### Exercise data
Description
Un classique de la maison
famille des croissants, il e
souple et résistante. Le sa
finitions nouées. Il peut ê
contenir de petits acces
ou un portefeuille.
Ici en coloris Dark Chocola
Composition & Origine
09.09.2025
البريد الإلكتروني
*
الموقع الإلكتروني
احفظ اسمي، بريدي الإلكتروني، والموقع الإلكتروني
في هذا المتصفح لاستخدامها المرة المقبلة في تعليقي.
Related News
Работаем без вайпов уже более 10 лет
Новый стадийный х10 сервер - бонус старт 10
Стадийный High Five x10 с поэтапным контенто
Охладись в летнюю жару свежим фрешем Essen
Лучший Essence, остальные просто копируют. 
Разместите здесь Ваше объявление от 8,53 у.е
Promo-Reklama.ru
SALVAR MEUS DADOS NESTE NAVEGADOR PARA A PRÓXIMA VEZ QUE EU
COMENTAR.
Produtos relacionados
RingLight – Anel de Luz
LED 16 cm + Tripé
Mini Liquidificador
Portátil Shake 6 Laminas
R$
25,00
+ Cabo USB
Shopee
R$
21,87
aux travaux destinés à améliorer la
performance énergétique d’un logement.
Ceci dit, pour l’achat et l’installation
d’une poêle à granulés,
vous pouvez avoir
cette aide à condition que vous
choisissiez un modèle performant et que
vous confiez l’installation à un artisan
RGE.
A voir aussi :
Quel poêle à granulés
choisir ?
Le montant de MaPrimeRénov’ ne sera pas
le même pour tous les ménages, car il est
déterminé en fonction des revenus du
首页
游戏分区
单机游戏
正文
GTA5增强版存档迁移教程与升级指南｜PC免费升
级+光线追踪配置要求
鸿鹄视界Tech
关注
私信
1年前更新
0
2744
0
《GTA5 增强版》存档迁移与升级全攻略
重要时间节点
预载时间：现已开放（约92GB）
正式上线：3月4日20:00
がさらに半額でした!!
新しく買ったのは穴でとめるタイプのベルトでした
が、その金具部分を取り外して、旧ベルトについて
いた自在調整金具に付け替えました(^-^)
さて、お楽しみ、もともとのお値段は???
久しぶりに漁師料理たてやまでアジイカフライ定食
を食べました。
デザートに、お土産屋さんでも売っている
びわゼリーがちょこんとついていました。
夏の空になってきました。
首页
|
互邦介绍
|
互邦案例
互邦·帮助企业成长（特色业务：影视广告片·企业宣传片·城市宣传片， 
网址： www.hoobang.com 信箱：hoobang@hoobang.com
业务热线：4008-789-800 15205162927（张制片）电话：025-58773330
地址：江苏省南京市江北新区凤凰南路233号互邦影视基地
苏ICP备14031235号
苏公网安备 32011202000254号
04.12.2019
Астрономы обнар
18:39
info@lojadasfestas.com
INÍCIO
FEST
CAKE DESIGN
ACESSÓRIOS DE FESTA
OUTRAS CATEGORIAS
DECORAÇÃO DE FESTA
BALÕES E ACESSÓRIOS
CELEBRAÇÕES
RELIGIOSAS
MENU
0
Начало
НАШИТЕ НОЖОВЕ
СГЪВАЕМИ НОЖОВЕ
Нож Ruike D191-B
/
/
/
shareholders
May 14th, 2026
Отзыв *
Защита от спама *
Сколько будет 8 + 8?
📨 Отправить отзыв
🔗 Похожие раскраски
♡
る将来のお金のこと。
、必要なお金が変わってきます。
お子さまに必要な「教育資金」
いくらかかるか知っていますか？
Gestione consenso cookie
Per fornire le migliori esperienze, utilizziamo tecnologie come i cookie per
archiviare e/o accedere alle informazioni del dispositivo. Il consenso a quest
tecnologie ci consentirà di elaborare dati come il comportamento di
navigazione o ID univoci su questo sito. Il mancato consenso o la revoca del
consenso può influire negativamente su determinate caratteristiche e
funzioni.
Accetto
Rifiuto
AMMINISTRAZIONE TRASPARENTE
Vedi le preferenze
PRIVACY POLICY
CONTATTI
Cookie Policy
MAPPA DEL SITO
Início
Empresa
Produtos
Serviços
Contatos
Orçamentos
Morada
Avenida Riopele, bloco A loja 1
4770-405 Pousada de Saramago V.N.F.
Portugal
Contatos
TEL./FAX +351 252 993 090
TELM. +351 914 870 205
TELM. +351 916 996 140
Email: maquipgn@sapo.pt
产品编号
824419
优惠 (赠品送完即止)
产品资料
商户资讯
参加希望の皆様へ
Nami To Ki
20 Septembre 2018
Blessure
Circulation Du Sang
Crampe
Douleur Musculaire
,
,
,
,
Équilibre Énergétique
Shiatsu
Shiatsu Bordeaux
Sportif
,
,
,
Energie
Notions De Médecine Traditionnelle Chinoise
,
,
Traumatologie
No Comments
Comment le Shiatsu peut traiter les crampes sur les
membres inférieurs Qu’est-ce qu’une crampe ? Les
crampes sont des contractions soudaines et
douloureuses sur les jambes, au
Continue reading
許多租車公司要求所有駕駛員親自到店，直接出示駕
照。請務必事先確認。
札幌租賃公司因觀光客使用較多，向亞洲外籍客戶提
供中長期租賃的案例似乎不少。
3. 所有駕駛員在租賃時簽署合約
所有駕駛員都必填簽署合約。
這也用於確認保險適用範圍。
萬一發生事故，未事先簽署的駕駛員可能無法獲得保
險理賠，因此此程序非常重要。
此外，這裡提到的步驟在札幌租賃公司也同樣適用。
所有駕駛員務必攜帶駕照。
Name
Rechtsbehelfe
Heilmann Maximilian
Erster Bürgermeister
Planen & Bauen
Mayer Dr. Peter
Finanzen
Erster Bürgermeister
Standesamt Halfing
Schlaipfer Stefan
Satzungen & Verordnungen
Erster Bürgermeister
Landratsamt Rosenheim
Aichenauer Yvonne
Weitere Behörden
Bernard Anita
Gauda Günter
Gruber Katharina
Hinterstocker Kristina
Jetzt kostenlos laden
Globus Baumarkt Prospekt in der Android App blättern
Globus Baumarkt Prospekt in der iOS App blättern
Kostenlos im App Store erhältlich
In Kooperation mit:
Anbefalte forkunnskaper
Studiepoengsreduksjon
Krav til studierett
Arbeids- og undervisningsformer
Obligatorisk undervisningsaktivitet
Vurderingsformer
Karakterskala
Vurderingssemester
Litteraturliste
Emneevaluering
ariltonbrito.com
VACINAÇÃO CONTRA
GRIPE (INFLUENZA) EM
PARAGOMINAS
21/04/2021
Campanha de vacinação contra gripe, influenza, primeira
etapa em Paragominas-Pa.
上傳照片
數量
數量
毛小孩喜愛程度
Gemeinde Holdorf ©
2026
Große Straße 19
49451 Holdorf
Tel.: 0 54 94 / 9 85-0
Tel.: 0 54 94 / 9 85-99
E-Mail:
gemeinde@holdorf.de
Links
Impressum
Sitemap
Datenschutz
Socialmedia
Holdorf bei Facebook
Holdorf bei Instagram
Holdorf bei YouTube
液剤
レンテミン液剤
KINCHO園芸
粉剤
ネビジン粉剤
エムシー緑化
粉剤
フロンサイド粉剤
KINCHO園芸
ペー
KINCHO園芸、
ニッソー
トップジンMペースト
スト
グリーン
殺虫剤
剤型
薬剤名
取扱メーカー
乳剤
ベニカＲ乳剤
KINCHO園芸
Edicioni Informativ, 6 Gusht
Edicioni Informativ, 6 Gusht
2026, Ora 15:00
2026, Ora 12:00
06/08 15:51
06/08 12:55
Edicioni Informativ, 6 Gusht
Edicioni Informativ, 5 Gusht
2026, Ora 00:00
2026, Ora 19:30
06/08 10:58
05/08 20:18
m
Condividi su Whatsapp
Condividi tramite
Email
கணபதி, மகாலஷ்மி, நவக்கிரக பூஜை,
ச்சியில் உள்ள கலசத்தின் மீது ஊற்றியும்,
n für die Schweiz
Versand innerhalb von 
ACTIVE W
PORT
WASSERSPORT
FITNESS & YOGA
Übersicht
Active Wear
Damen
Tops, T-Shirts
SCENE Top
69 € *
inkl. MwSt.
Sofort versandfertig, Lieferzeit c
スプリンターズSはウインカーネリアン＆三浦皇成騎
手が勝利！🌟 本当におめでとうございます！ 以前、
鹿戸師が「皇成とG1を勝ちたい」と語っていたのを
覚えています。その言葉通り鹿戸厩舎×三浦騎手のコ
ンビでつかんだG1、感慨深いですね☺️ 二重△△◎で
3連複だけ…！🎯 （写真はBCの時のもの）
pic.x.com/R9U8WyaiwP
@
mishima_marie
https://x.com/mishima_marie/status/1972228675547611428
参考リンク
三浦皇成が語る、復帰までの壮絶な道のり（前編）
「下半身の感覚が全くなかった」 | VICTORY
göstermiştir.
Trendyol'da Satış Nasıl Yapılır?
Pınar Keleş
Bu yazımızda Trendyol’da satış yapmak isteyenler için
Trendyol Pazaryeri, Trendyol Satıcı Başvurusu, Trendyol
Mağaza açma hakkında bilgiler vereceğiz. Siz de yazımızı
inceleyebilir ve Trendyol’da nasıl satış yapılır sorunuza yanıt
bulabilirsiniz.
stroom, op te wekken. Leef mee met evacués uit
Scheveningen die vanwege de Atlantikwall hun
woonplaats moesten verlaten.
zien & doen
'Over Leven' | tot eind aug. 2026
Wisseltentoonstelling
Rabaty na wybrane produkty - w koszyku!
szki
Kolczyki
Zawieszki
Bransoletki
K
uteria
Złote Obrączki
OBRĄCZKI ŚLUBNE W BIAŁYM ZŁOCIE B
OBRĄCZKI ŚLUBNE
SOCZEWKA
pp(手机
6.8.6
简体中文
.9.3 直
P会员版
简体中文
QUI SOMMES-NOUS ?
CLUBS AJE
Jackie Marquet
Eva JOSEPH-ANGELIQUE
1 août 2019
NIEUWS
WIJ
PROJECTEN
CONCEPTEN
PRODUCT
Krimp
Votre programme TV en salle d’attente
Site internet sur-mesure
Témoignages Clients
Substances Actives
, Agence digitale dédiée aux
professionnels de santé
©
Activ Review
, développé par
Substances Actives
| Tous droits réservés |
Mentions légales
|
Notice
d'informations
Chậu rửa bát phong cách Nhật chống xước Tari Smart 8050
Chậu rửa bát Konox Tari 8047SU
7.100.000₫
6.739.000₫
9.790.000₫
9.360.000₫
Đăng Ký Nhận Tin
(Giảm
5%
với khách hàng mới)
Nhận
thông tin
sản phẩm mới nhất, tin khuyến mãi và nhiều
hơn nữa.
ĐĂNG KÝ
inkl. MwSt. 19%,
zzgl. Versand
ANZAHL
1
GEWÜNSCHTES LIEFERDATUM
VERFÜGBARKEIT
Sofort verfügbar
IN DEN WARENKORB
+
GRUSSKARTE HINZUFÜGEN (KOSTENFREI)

### Work instruction
Only the lines from the start of the listing through the line with "choisissiez un modèle performant et que" should be repeated, each exactly as it stands.

### Solved problem
Description
Un classique de la maison
famille des croissants, il e
souple et résistante. Le sa
finitions nouées. Il peut ê
contenir de petits acces
ou un portefeuille.
Ici en coloris Dark Chocola
Composition & Origine
09.09.2025
البريد الإلكتروني
*
الموقع الإلكتروني
احفظ اسمي، بريدي الإلكتروني، والموقع الإلكتروني
في هذا المتصفح لاستخدامها المرة المقبلة في تعليقي.
Related News
Работаем без вайпов уже более 10 лет
Новый стадийный х10 сервер - бонус старт 10
Стадийный High Five x10 с поэтапным контенто
Охладись в летнюю жару свежим фрешем Essen
Лучший Essence, остальные просто копируют. 
Разместите здесь Ваше объявление от 8,53 у.е
Promo-Reklama.ru
SALVAR MEUS DADOS NESTE NAVEGADOR PARA A PRÓXIMA VEZ QUE EU
COMENTAR.
Produtos relacionados
RingLight – Anel de Luz
LED 16 cm + Tripé
Mini Liquidificador
Portátil Shake 6 Laminas
R$
25,00
+ Cabo USB
Shopee
R$
21,87
aux travaux destinés à améliorer la
performance énergétique d’un logement.
Ceci dit, pour l’achat et l’installation
d’une poêle à granulés,
vous pouvez avoir
cette aide à condition que vous
choisissiez un modèle performant et que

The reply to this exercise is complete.